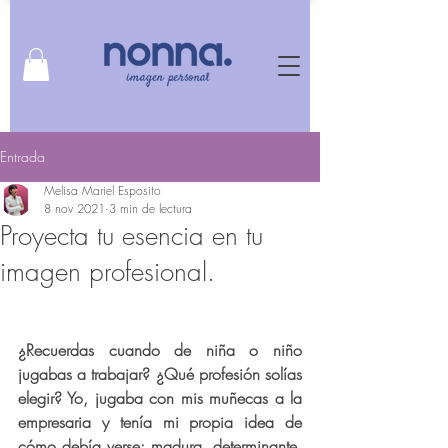
Entrada
Melisa Mariel Esposito
8 nov 2021
3 min de lectura
Proyecta tu esencia en tu
imagen profesional.
¿Recuerdas cuando de niña o niño 
jugabas a trabajar? ¿Qué profesión solías 
elegir? Yo, jugaba con mis muñecas a la 
empresaria y tenía mi propia idea de 
cómo debía verse: madura, determinante, 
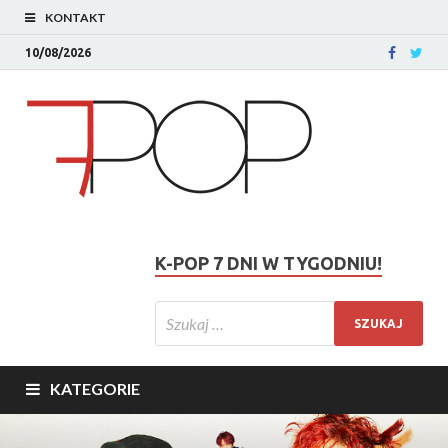
KONTAKT
10/08/2026
K-POP 7 DNI W TYGODNIU!
KATEGORIE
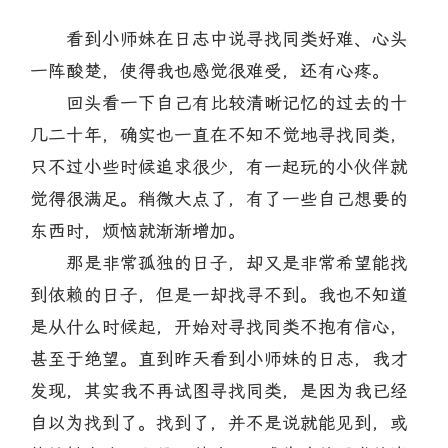
看到小师妹在日志中说寻找同类好难、心头
一阵酸楚，使得我也感觉很难受，还有心疼。
回头看一下自己有比较清晰记忆的过去的十
几二十年，确实也一直在不知不觉地寻找同类，
只不过小些时候追求很少，有一起玩的小伙伴就
觉得很满足。稍微大点了，有了一些自己想要的
东西时，烦恼就渐渐增加。
那是非常孤独的日子，却又是非常希望能找
到依赖的日子，但是一却找寻不到。我也不知道
是从什么时候起，开始对寻找同类不抱有信心，
甚至于绝望。直到昨天看到小师妹的日志，我才
发现，其实我不再试图寻找同类，是因为我已经
自以为找到了。找到了，并不是说就能见到，或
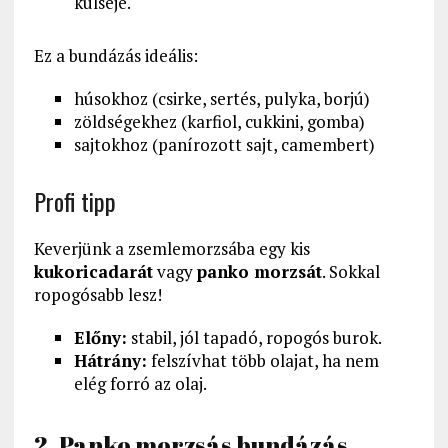
külseje.
Ez a bundázás ideális:
húsokhoz (csirke, sertés, pulyka, borjú)
zöldségekhez (karfiol, cukkini, gomba)
sajtokhoz (panírozott sajt, camembert)
Profi tipp
Keverjünk a zsemlemorzsába egy kis
kukoricadarát
vagy
panko morzsát
. Sokkal
ropogósabb lesz!
Előny:
stabil, jól tapadó, ropogós burok.
Hátrány:
felszívhat több olajat, ha nem
elég forró az olaj.
2. Panko morzsás bundázás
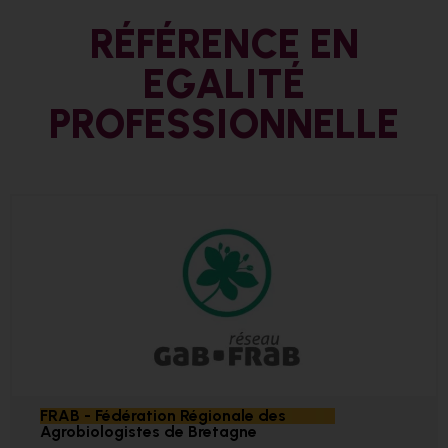
RÉFÉRENCE EN
EGALITÉ
PROFESSIONNELLE
FRAB - Fédération Régionale des
Agrobiologistes de Bretagne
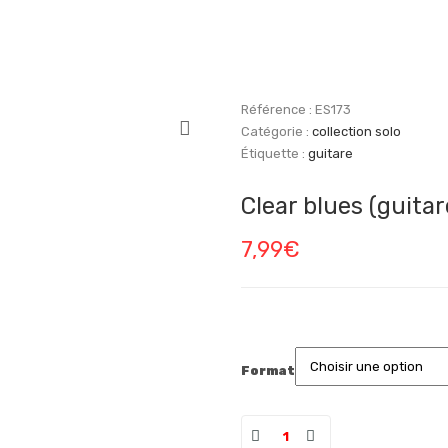
Référence :
ES173
Catégorie :
collection solo
Étiquette :
guitare
Clear blues (guitar
7,99
€
Format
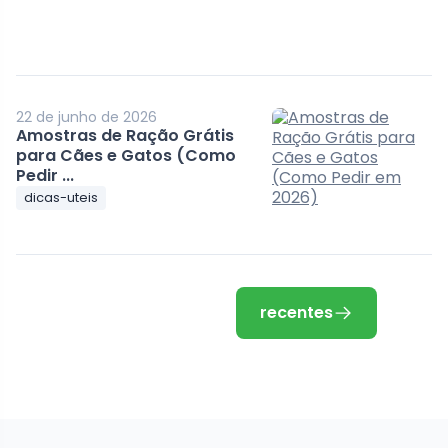
22 de junho de 2026
Amostras de Ração Grátis
para Cães e Gatos (Como
Pedir ...
dicas-uteis
recentes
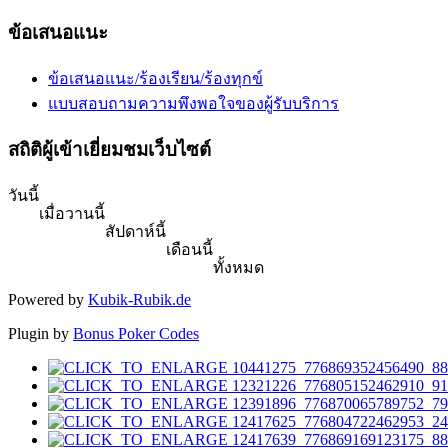
ข้อเสนอแนะ
ข้อเสนอแนะ/ร้องเรียน/ร้องทุกข์
แบบสอบถามความพึงพอใจของผู้รับบริการ
สถิติผู้เข้าเยี่ยมชมเว็บไซต์
วันนี้
เมื่อวานนี้
สัปดาห์นี้
เดือนนี้
ทั้งหมด
Powered by
Kubik-Rubik.de
Plugin by
Bonus Poker Codes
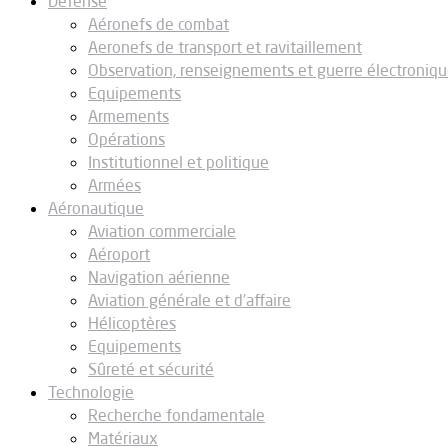
Défense
Aéronefs de combat
Aeronefs de transport et ravitaillement
Observation, renseignements et guerre électroniq
Equipements
Armements
Opérations
Institutionnel et politique
Armées
Aéronautique
Aviation commerciale
Aéroport
Navigation aérienne
Aviation générale et d’affaire
Hélicoptères
Equipements
Sûreté et sécurité
Technologie
Recherche fondamentale
Matériaux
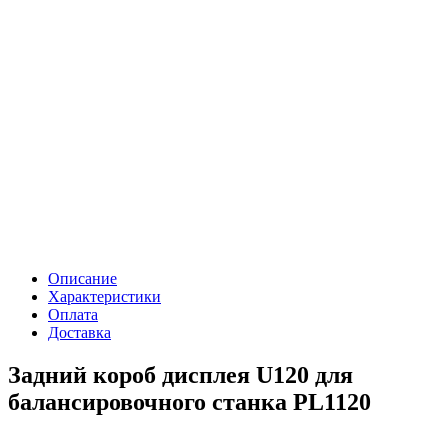
Описание
Характеристики
Оплата
Доставка
Задний короб дисплея U120 для
балансировочного станка PL1120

+++

# Task objective:
With the images omitted, retype the records above exactly.

# The completed task:
Entrada
Melisa Mariel Esposito
8 nov 2021
3 min de lectura
Proyecta tu esencia en tu
imagen profesional.
¿Recuerdas cuando de niña o niño 
jugabas a trabajar? ¿Qué profesión solías 
elegir? Yo, jugaba con mis muñecas a la 
empresaria y tenía mi propia idea de 
cómo debía verse: madura, determinante, 
KONTAKT
10/08/2026
K-POP 7 DNI W TYGODNIU!
KATEGORIE
看到小师妹在日志中说寻找同类好难、心头
一阵酸楚，使得我也感觉很难受，还有心疼。
回头看一下自己有比较清晰记忆的过去的十
几二十年，确实也一直在不知不觉地寻找同类，
只不过小些时候追求很少，有一起玩的小伙伴就
觉得很满足。稍微大点了，有了一些自己想要的
东西时，烦恼就渐渐增加。
那是非常孤独的日子，却又是非常希望能找
到依赖的日子，但是一却找寻不到。我也不知道
是从什么时候起，开始对寻找同类不抱有信心，
甚至于绝望。直到昨天看到小师妹的日志，我才
发现，其实我不再试图寻找同类，是因为我已经
自以为找到了。找到了，并不是说就能见到，或
külseje.
Ez a bundázás ideális:
húsokhoz (csirke, sertés, pulyka, borjú)
zöldségekhez (karfiol, cukkini, gomba)
sajtokhoz (panírozott sajt, camembert)
Profi tipp
Keverjünk a zsemlemorzsába egy kis
kukoricadarát
vagy
panko morzsát
. Sokkal
ropogósabb lesz!
Előny:
stabil, jól tapadó, ropogós burok.
Hátrány:
felszívhat több olajat, ha nem
elég forró az olaj.
2. Panko morzsás bundázás
RÉFÉRENCE EN
EGALITÉ
PROFESSIONNELLE
FRAB - Fédération Régionale des
Agrobiologistes de Bretagne
Référence :
ES173
Catégorie :
collection solo
Étiquette :
guitare
Clear blues (guitar
7,99
€
Format
22 de junho de 2026
Amostras de Ração Grátis
para Cães e Gatos (Como
Pedir ...
dicas-uteis
recentes
ข้อเสนอแนะ
ข้อเสนอแนะ/ร้องเรียน/ร้องทุกข์
แบบสอบถามความพึงพอใจของผู้รับบริการ
สถิติผู้เข้าเยี่ยมชมเว็บไซต์
วันนี้
เมื่อวานนี้
สัปดาห์นี้
เดือนนี้
ทั้งหมด
Powered by
Kubik-Rubik.de
Plugin by
Bonus Poker Codes
Défense
Aéronefs de combat
Aeronefs de transport et ravitaillement
Observation, renseignements et guerre électroniq
Equipements
Armements
Opérations
Institutionnel et politique
Armées
Aéronautique
Aviation commerciale
Aéroport
Navigation aérienne
Aviation générale et d’affaire
Hélicoptères
Equipements
Sûreté et sécurité
Technologie
Recherche fondamentale
Matériaux
Описание
Характеристики
Оплата
Доставка
Задний короб дисплея U120 для
балансировочного станка PL1120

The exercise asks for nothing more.